▶ _Data for review_:

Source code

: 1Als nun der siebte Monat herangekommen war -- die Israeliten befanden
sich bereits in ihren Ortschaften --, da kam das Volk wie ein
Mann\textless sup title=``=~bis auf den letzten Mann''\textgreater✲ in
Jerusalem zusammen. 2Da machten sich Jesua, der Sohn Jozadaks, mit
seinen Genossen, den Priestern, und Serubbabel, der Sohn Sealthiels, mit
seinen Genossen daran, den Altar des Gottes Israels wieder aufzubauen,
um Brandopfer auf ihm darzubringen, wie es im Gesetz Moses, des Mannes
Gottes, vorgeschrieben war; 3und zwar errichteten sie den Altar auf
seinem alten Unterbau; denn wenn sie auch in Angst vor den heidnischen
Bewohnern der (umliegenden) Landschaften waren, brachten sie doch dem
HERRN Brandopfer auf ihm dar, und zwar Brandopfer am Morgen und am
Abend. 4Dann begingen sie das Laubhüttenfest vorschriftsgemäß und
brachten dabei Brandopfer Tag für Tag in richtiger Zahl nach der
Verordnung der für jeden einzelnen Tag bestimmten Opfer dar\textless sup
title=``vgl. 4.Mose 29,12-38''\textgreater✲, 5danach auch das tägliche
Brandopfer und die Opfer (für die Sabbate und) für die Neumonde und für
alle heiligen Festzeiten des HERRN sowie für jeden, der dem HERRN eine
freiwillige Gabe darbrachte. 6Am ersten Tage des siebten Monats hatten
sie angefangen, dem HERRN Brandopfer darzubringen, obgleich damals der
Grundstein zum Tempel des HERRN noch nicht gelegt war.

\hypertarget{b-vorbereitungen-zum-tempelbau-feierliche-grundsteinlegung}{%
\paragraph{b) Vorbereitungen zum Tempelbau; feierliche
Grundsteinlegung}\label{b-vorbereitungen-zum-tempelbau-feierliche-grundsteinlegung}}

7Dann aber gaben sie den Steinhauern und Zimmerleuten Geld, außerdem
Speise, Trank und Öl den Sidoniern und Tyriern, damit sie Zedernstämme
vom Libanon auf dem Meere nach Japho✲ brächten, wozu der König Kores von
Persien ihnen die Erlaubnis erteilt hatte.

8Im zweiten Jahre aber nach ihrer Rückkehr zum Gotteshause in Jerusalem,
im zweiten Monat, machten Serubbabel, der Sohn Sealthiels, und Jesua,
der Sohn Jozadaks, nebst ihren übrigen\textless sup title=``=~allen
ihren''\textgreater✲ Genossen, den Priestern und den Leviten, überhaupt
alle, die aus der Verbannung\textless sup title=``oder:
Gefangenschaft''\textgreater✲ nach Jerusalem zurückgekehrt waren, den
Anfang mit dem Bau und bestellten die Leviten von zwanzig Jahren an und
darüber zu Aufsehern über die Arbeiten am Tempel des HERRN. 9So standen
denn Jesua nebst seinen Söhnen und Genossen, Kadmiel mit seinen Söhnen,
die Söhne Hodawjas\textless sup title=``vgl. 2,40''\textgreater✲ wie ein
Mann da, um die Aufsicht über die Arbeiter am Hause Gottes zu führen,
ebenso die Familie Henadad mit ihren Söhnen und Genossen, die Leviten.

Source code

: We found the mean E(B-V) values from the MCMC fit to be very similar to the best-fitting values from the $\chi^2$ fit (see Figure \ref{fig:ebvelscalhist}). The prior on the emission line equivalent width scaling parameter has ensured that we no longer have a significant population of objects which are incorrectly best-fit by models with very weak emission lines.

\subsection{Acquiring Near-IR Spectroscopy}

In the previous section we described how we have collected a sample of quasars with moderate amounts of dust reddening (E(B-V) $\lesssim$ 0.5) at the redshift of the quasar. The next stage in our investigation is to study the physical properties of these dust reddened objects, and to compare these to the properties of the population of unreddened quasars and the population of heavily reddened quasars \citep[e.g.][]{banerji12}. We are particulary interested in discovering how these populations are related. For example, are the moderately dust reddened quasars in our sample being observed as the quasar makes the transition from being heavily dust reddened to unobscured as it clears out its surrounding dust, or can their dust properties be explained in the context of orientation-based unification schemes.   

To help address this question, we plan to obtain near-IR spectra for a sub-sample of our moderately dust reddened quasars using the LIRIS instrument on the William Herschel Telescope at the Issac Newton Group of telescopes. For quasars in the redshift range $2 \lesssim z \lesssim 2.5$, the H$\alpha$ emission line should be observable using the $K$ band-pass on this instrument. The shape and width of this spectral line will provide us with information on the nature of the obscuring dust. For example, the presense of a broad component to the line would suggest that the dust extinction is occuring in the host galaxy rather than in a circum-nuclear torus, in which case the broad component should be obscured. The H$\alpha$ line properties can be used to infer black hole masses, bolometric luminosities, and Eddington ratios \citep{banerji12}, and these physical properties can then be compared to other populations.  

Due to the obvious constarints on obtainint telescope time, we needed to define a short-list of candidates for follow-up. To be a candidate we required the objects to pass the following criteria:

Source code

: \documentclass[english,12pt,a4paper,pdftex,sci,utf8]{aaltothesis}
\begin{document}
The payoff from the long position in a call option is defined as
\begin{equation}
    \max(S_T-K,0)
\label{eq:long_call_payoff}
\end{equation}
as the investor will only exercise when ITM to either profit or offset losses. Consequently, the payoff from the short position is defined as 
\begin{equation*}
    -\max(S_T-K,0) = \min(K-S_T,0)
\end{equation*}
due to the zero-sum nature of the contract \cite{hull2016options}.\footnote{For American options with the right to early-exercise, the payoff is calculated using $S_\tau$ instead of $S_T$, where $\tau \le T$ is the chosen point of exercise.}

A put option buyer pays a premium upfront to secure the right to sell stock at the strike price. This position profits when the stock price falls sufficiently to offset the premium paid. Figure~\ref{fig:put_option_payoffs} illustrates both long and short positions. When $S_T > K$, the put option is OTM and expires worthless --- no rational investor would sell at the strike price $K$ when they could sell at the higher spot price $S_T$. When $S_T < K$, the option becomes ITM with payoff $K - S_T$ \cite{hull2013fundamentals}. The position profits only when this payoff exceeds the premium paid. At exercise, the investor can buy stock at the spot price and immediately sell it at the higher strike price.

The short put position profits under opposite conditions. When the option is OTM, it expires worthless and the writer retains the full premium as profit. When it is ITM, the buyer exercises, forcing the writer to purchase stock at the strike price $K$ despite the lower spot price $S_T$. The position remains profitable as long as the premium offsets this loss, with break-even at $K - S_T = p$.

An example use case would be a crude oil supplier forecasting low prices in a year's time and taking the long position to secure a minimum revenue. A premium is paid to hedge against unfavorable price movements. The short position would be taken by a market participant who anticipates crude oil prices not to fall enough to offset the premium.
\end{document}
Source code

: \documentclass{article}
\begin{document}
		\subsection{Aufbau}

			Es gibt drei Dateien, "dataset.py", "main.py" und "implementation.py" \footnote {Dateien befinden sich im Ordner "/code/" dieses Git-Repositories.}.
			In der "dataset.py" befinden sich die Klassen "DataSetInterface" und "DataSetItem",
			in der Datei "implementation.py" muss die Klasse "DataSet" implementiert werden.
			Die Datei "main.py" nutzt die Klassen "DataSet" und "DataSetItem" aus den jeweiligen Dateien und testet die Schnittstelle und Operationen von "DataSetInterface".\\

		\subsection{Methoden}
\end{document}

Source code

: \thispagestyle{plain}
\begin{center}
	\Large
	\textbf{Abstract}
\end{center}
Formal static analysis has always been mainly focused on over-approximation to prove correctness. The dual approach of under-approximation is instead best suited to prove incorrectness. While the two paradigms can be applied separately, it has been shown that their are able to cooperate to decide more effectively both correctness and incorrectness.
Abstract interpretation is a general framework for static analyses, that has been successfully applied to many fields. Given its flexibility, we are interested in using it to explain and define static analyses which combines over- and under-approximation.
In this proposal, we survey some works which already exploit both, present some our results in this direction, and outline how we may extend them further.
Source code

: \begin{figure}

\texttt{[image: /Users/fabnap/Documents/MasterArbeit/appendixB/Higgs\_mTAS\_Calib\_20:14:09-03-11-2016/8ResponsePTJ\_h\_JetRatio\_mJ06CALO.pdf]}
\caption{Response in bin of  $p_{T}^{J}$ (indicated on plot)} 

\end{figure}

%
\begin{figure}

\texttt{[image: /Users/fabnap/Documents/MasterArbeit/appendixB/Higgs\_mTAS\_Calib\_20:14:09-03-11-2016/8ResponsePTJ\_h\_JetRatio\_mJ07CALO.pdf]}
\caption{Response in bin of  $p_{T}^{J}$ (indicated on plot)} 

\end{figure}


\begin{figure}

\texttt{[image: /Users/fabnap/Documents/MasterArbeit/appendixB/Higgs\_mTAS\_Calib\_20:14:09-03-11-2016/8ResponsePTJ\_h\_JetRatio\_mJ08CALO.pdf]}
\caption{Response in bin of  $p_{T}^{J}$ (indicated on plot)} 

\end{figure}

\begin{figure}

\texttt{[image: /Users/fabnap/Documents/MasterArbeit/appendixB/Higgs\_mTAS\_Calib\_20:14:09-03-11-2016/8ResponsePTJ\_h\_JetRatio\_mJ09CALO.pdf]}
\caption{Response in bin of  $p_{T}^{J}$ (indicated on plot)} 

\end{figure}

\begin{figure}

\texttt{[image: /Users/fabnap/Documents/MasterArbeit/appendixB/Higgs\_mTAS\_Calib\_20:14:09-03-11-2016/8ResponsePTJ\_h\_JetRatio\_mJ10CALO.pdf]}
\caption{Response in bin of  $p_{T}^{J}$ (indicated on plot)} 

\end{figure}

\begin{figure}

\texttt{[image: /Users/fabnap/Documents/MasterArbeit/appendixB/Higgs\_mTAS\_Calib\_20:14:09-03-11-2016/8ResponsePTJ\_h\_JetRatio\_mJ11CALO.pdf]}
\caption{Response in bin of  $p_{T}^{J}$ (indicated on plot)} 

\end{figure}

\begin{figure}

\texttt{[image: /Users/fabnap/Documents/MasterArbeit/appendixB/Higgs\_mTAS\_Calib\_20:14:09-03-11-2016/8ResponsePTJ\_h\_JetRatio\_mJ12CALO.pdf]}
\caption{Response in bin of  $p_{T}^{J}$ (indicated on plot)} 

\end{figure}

▶ _What to do_: Take the entries above and return only the lines from the one with "Bewohnern der (umliegenden)" to the one with "Verordnung der für", both included, unchanged.

▶ _Solution_:
Bewohnern der (umliegenden) Landschaften waren, brachten sie doch dem
HERRN Brandopfer auf ihm dar, und zwar Brandopfer am Morgen und am
Abend. 4Dann begingen sie das Laubhüttenfest vorschriftsgemäß und
brachten dabei Brandopfer Tag für Tag in richtiger Zahl nach der
Verordnung der für jeden einzelnen Tag bestimmten Opfer dar\textless sup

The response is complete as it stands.